* Passage shown *
====
P@10 (Precision at 10)

  • Proportion of relevant docs in top 10
  • User-facing metric
  • Range: 0 to 1
  • Important for web search

R@10 (Recall at 10)

  • Proportion of relevant docs found in top 10
  • Complements precision
  • Important when finding all relevant docs matters

MRR (Mean Reciprocal Rank)

  • 1 / (rank of first relevant document)
  • Emphasizes first result
  • Important for question answering

NDCG@10

  • Considers graded relevance
  • Position-discounted
  • More sophisticated than P@10

Experimental Protocol

1. Preprocessing

  • Tokenization (split on whitespace)
  • Lowercasing
  • Stopword removal
  • Stemming (suffix stripping)

2. Index Building

  • Inverted index: term → [(doc, freq), ...]
  • Statistics: doc lengths, max frequencies
  • Vocabulary extraction

3. Retrieval

  • Query processing (same as documents)
  • TF-IDF calculation for query terms
  • Cosine similarity scoring
  • Ranking by score

4. Evaluation

  • For each query:
    • Retrieve ranked list
    • Compare with relevance judgments
    • Calculate metrics
  • Average across all queries

Interpreting Results

Statistical Significance

  • Small differences (<0.01) may not be meaningful
  • Consider variance across queries
  • Look for consistent improvements

Choosing Best Scheme

  1. Identify top 3-5 by MAP
  2. Check consistency across metrics
  3. Consider computational cost
  4. Evaluate on held-out queries if possible

Trade-offs

  • Precision vs. Recall
  • Computational cost vs. accuracy
  • Complexity vs. interpretability
  • Generalization vs. dataset-specific tuning
====
* Tasks to complete *
1. Could you return the part of the retrieval evaluation notes starting with "2. Index Building" and going on through "(same as documents)", word for word?
2. Would you swap "scientific name" for "binomial name" throughout all the records, leaving everything else unchanged and the pictures out of your answer?

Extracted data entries
====
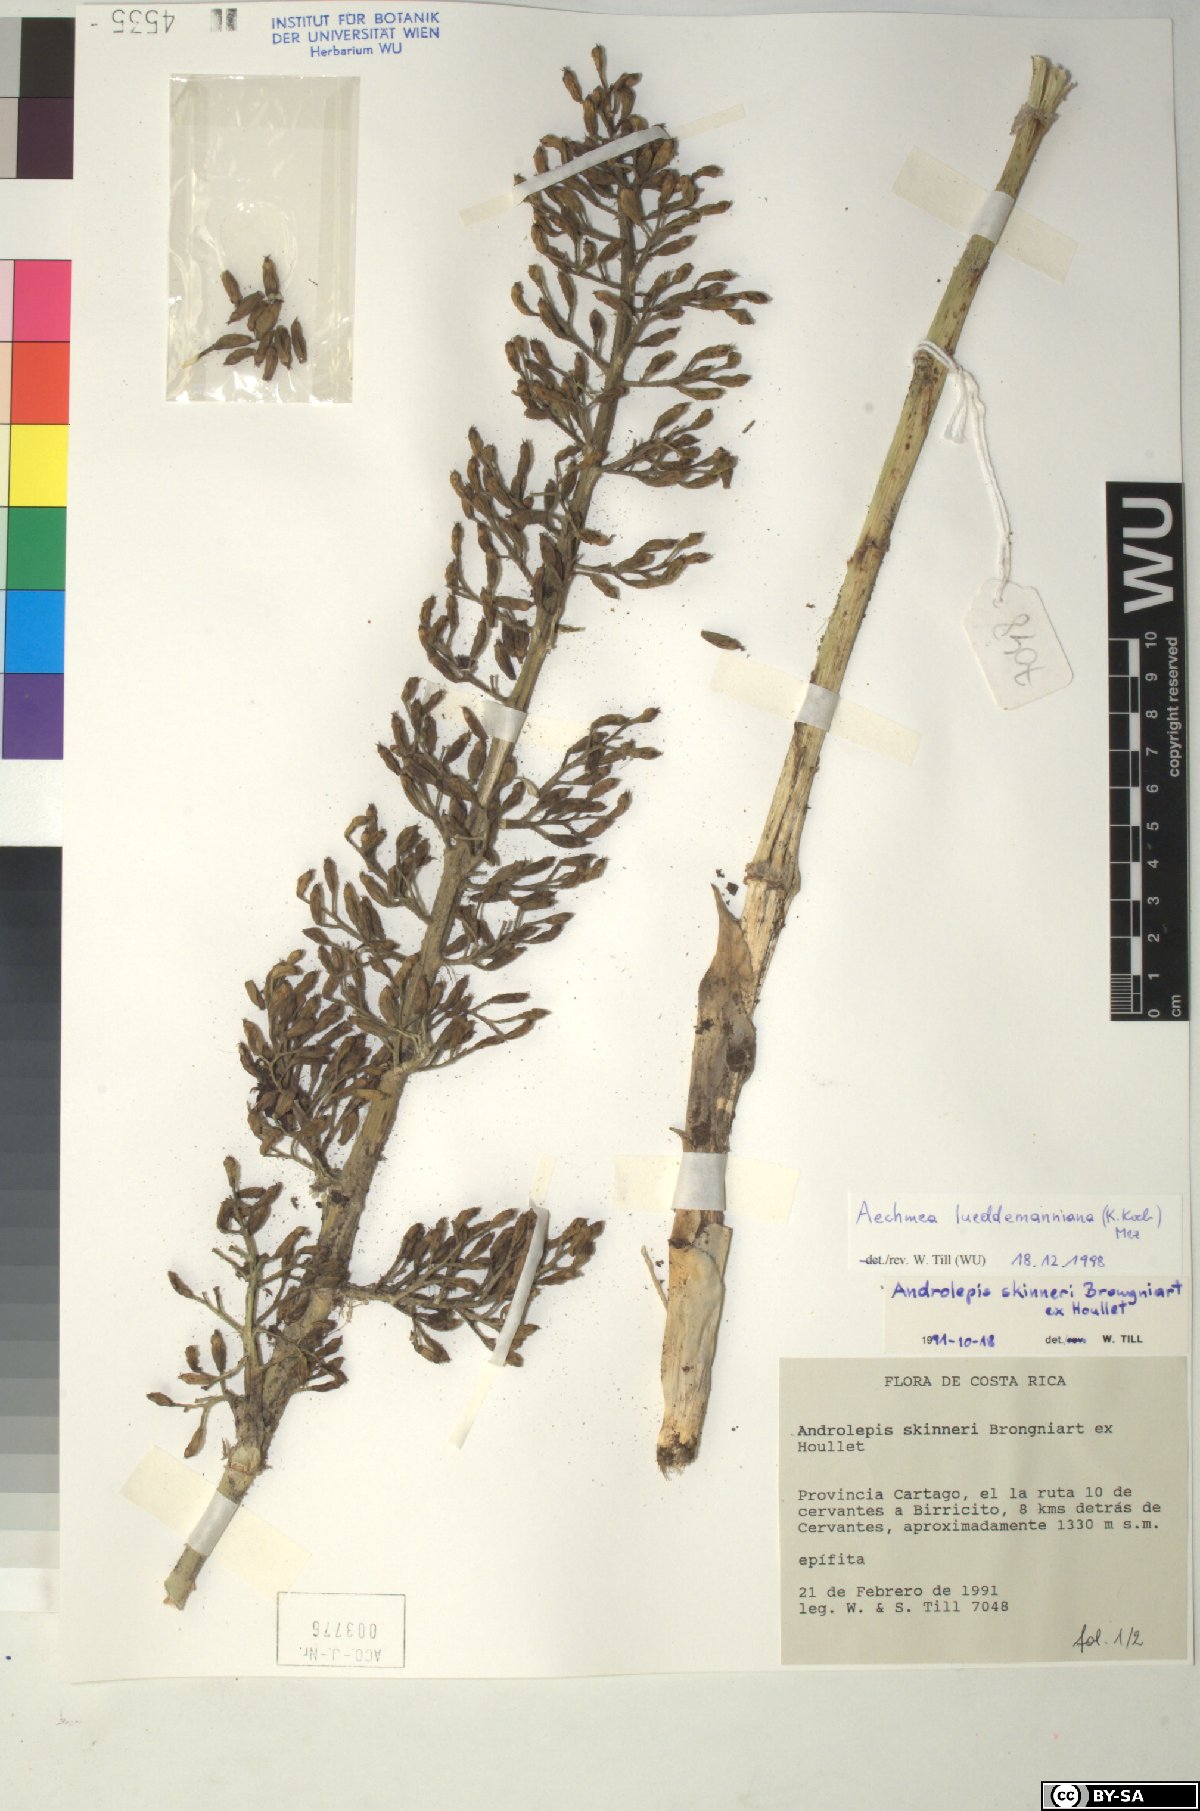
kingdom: Plantae
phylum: Tracheophyta
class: Liliopsida
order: Poales
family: Bromeliaceae
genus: Aechmea
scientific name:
====
* Outputs by task *
1.
2. Index Building

  • Inverted index: term → [(doc, freq), ...]
  • Statistics: doc lengths, max frequencies
  • Vocabulary extraction

3. Retrieval

  • Query processing (same as documents)

2.
kingdom: Plantae
phylum: Tracheophyta
class: Liliopsida
order: Poales
family: Bromeliaceae
genus: Aechmea
binomial name:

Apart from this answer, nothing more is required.